▸ **Task input**:
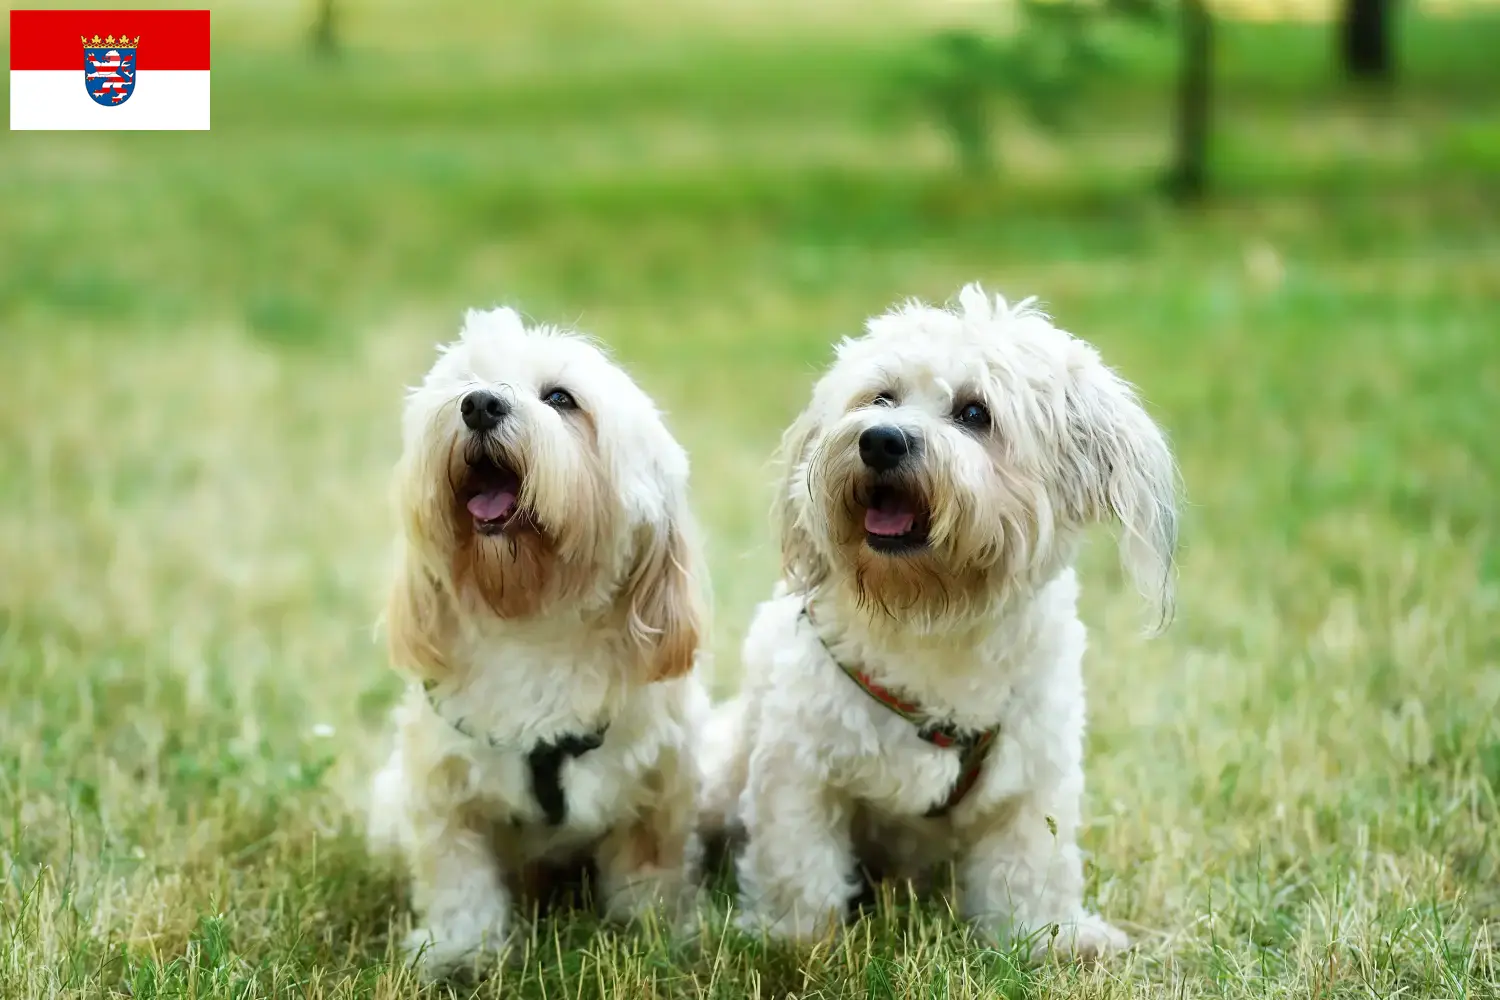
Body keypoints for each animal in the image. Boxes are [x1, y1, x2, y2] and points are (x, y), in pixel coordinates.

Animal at [367, 308, 708, 983]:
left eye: (560, 399)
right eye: (465, 383)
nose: (479, 404)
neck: (533, 625)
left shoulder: (659, 785)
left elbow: (651, 866)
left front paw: (659, 933)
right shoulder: (443, 792)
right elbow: (458, 876)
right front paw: (460, 950)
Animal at [702, 284, 1182, 959]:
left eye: (976, 413)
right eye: (881, 397)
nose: (880, 440)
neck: (932, 612)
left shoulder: (1034, 776)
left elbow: (1030, 865)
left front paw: (1049, 937)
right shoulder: (799, 765)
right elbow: (799, 861)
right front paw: (794, 940)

▸ **Task requirements**: All lines in the data that contain the word "right" should be copied.

▸ **Completed task**:
right eye: (465, 383)
right shoulder: (443, 792)
right elbow: (458, 876)
right front paw: (460, 950)
right eye: (881, 397)
right shoulder: (799, 765)
right elbow: (799, 861)
right front paw: (794, 940)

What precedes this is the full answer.